PROBLEM DETAILS:
Make a verbatim copy of the entries below; pictures stay out.

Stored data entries
------------------------------------------------------------

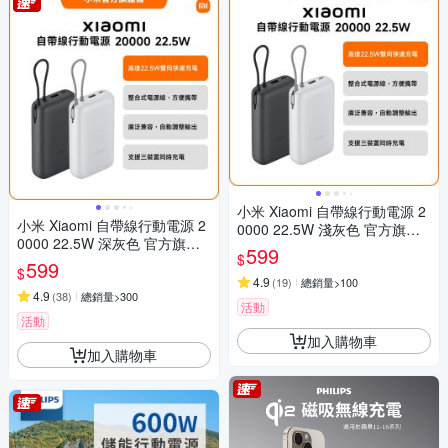
小米 Xiaomi 自帶線行動電源 2
小米 Xiaomi 自帶線行動電源 2
0000 22.5W 淺灰色 官方旗艦
0000 22.5W 深灰色 官方旗艦
館
599
$
館
599
$
4.9
(
19
)
總銷量>100
4.9
(
38
)
總銷量>300
活動
活動
加入購物車
加入購物車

------------------------------------------------------------

EXERCISE RESULT:
小米 Xiaomi 自帶線行動電源 2
小米 Xiaomi 自帶線行動電源 2
0000 22.5W 淺灰色 官方旗艦
0000 22.5W 深灰色 官方旗艦
館
599
$
館
599
$
4.9
(
19
)
總銷量>100
4.9
(
38
)
總銷量>300
活動
活動
加入購物車
加入購物車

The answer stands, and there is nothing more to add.